This section is from the book "Commercial Gardening Vol2", by John Weathers (the Editor). Also available from Amazon: Commercial Gardening, A Practical & Scientific Treatise For Market Gardeners.
Some years ago Violet growing was a lucrative business in many market gardens in Middlesex, Kent, and Surrey, but the encroachments of the builder have driven the industry farther afield. Violets are now grown in milder parts of the kingdom, and notwithstanding the keen competition from the importations from the south of France, from Christmas to March and April, British growers are able to secure a fairly good price for their produce, and that for bunches only about half the size of those from the Continent. The flowers are usually bunched with stalks as long as possible, and are surrounded with their own foliage. Indeed there are no Violets in the British markets to equal those from Devonshire, Cornwall, and the south of Ireland for fragrance or size. Of late years, in the neighbourhood of Skibbereen, County Cork, the Violet industry has been revived on a fairly large scale, and one grower, Mr. W. Miles, of Ballydehob, is proving that the culture on a commercial basis is quite possible. He grows his plants in well-raised beds, each about 3¼ ft. wide, placing the Violets 14 in. apart. He gets the soil as rich as possible, and gives forty loads of good stable manure to the acre. Heavy soil is opened up with sea sand, grit, or ashes. As a rule rooted runners are planted, but unrooted ones give excellent results with such varieties as "Princess of Wales" and "Luxonne". The latter variety is particularly fine, and flowers from the middle of October to the middle of April, and will stand 12 degrees of frost with impunity. Princess of Wales, however, is much more tender, and must be grown in warmer and more sheltered spots. "Admiral Avellan" is a fine purple-flowered Violet from October till March, and has leaves that are particularly valuable for bunching purposes. The blue variety, "Californian", flowers from mid-November to the end of the season. To give some idea of the freedom of the variety "Luxonne", it may be mentioned that Mr. Miles picked 7000 blooms in one week from ¼ ac. of ground one winter when 14 degrees of frost were registered one night and 7 degrees the following one.

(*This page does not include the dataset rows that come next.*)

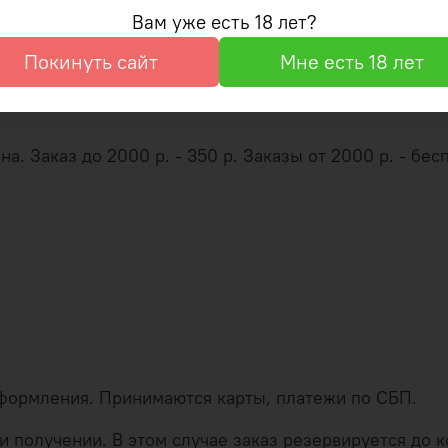
Вам уже есть 18 лет?
Оформление и оплата
Покинуть сайт
Мне есть 18 лет
. Заказ до 2000 р. - 350 р. Заказы от 2000 р. - бесп
оформления. Принимаются карты, платежи по СБП.
 получении. В этом случае заказ резервируется до ко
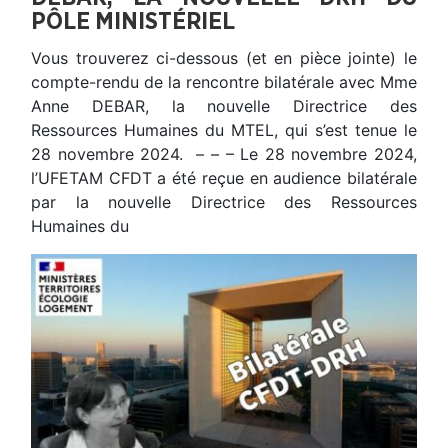
PÔLE MINISTÉRIEL
Vous trouverez ci-dessous (et en pièce jointe) le
compte-rendu de la rencontre bilatérale avec Mme
Anne DEBAR, la nouvelle Directrice des
Ressources Humaines du MTEL, qui s’est tenue le
28 novembre 2024. – – – Le 28 novembre 2024,
l’UFETAM CFDT a été reçue en audience bilatérale
par la nouvelle Directrice des Ressources
Humaines du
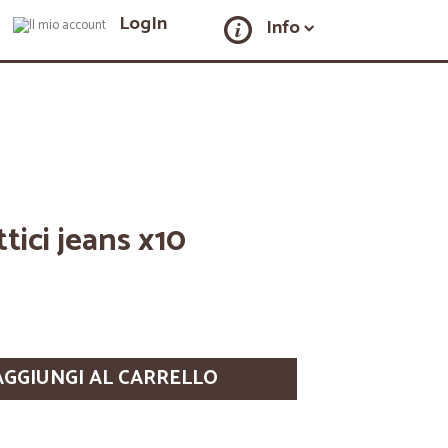
LogIn
Info
tici jeans x10
AGGIUNGI AL CARRELLO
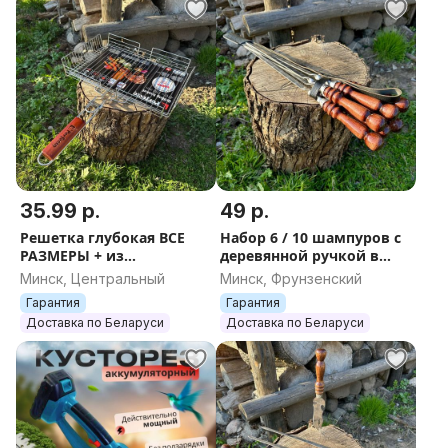
35.99 р.
49 р.
Решетка глубокая ВСЕ
Набор 6 / 10 шампуров с
РАЗМЕРЫ + из
деревянной ручкой в
нержавеющей стали для
колчане, для шашлыка,
Минск, Центральный
Минск, Фрунзенский
шашлыка, мяса, курицы,
подарок в чехле,
Гарантия
Гарантия
овощей, гриль барбекю
нержавеющая сталь
Доставка по Беларуси
Доставка по Беларуси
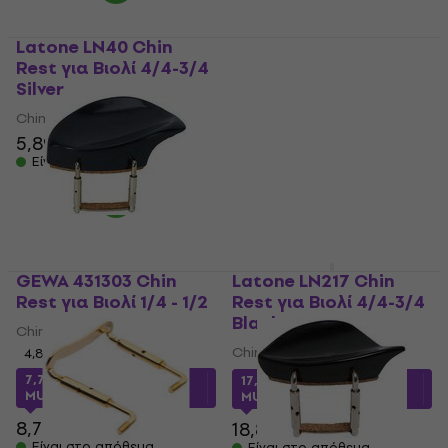
Latone LN40 Chin
Latone LN133 Chin
Rest για Βιολί 4/4-3/4
Rest για Βιολί 4/4
Silver
Mahogany
Chin Rest για Βιολί
Chin Rest για Βιολί
5,89 €
5,30 €
με κωδικό
Είναι στο απόθεμα
MUZMUZ-10
5,89 €
Είναι στο απόθεμα
GEWA 431303 Chin
Latone LN217 Chin
Rest για Βιολί 1/4 - 1/2
Rest για Βιολί 4/4-3/4
Black
Chin Rest για Βιολί
Chin Rest για Βιολί
4,8
/5
7,77 €
με κωδικό
17,67 €
με κωδικό
MUZMUZ-10
MUZMUZ-5
8,79 €
18,89 €
Είναι στο απόθεμα
Είναι στο απόθεμα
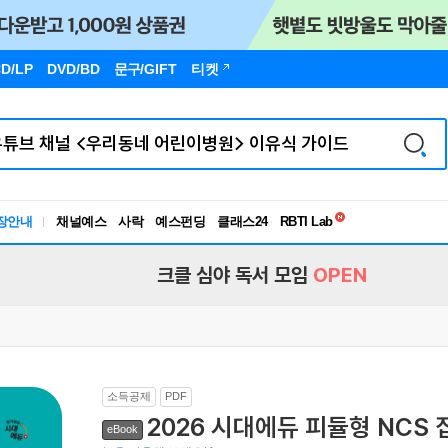
D/LP
DVD/BD
문구
/GIFT
티켓
독서유형검사
RBTI Lab
장안내
채널예스
사락
예스펀딩
클래스24
독서유형검사
크클 심야 독서 모임
OPEN
소득공제
PDF
2026 시대에듀 피듈형 NCS
eBook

To secure the best Violets the soil should be rich and well drained and of a sandy loam. Large quantities of well-decayed manure should be worked in each year, and if the soil is trenched about every fourth or fifth year the tilth and temperature will be greatly improved. Cuttings or runners should be taken early in spring from the best and most free-flowering plants. Rooted cuttings or runners, if planted at 14 in. apart, will give about 30,000 plants to the acre, and under favourable conditions from 20,000 to 30,000 blooms may be picked weekly from such an area. The size of the bunches will depend, of course, upon the number of flowers put in them. Early in the season, perhaps, there will be only a dozen flowers to a bunch, and they may realize from 1s. to 1s. 6d., or even more, per dozen bunches. After Christmas, however, it may be necessary to put two dozen, or even three dozen, blooms in a bunch, and perhaps the price then will be as low as 6d. to 9d. per dozen bunches. Assuming that 30,000 Violet plants to the acre will each produce three dozen flowers during the season, a total of 1,080,000 (or 90,000 dozen) blooms will represent the crop. Taking two dozen flowers to a bunch, we have 45,000 bunches of Violets to the acre; and taking an average price of ½d. per bunch (or 6d. per dozen bunches), the gross receipts come to about £94. From this, however, must be deducted: rent and rates, say £4; manure, £5; digging and planting, £4; hoeing, £3; picking, bunching, and packing, £25 - making a total expense of £42 per acre, thus leaving £52 per acre for the grower. It would be well, however, to deduct 25 per cent from this for commission and contingencies, leaving a net profit of £39 per acre. So far as cultural details are concerned, the most important is to use the hoe as frequently as possible during the season, especially during a very hot and dry one, to keep the Red Spider at bay. This is also probably the best preventive against attacks of Violet Rust, caused by the fungus Puccinia violoe.
Besides the varieties mentioned above, the following are also worth noting: Marie Louise, rich lavender blue; Lady Hume Campbell, later and deeper in colour; Neapolitan, lavender with a white eye, among the doubles; and La France and the Czar among the single-flowered kinds.
Where frames, lights, and cloches are in use, in conjunction with hotbeds arranged as for the French system of intensive cultivation (see Vol. IV), there is no doubt that Violet growing could be made a more remunerative industry than at present in many parts of the kingdom.
Violets are grown in Worcestershire by the advanced type of commercial gardener. They are grown on narrow beds and borders, and the writer has seen the ladies bunching them at home in the evening. When they realize 8d. per dozen bunches and upward they are very satisfactory. Violets should be divided and replanted every spring, and the border should not be a dry one, either through adjacent trees or naturally, because Red Spider is sure to attack and spoil the plants during summer under those conditions. [J. U].